What to produce >>
Quote the records verbatim between the line holding "sub-region: New Castle County" and the line holding "longitude: 8.3859", inclusive, omitting the pictures.

Material to process >>
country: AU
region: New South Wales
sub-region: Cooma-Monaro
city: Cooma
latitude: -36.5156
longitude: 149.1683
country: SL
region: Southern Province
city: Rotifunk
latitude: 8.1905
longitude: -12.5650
---
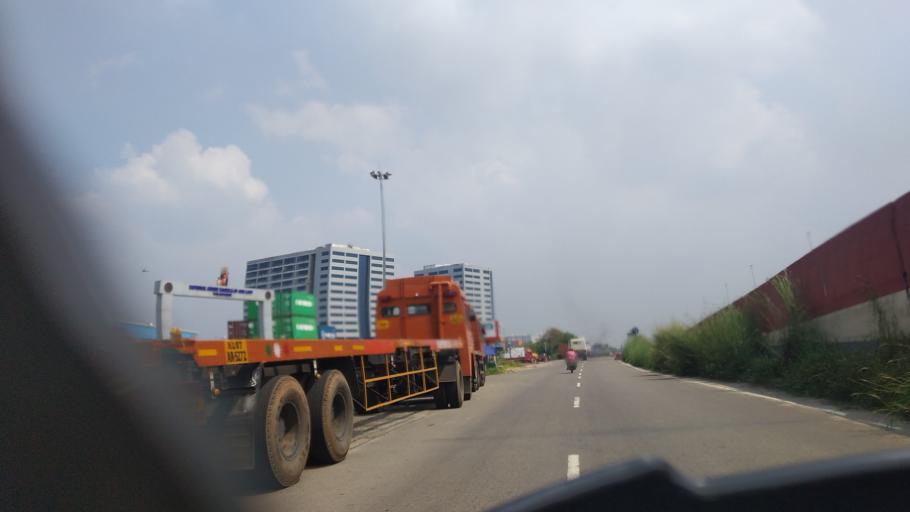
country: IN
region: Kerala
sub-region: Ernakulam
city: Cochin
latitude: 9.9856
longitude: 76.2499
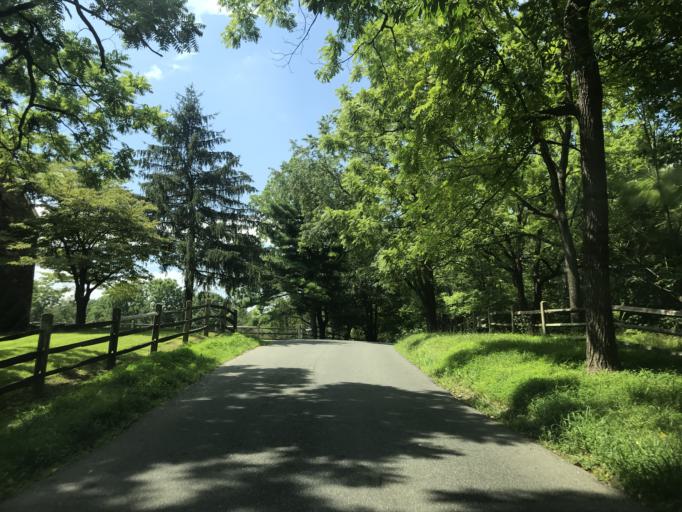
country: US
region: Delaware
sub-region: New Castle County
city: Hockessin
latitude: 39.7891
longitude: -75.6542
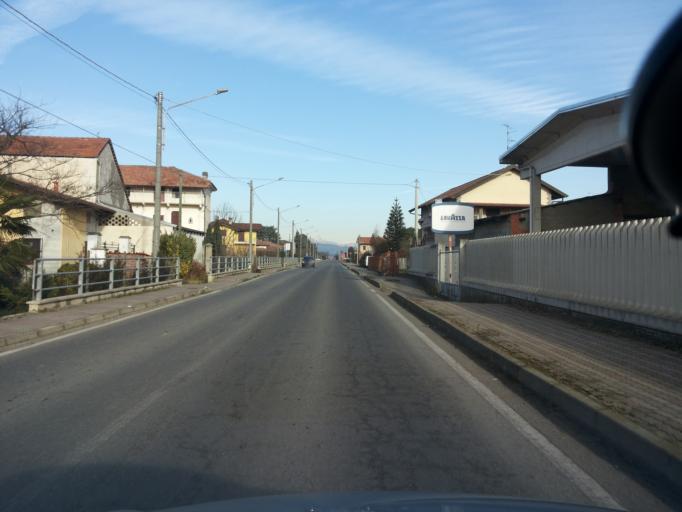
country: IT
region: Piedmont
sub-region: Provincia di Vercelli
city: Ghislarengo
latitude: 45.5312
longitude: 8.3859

Final answer >>
sub-region: New Castle County
city: Hockessin
latitude: 39.7891
longitude: -75.6542
country: IT
region: Piedmont
sub-region: Provincia di Vercelli
city: Ghislarengo
latitude: 45.5312
longitude: 8.3859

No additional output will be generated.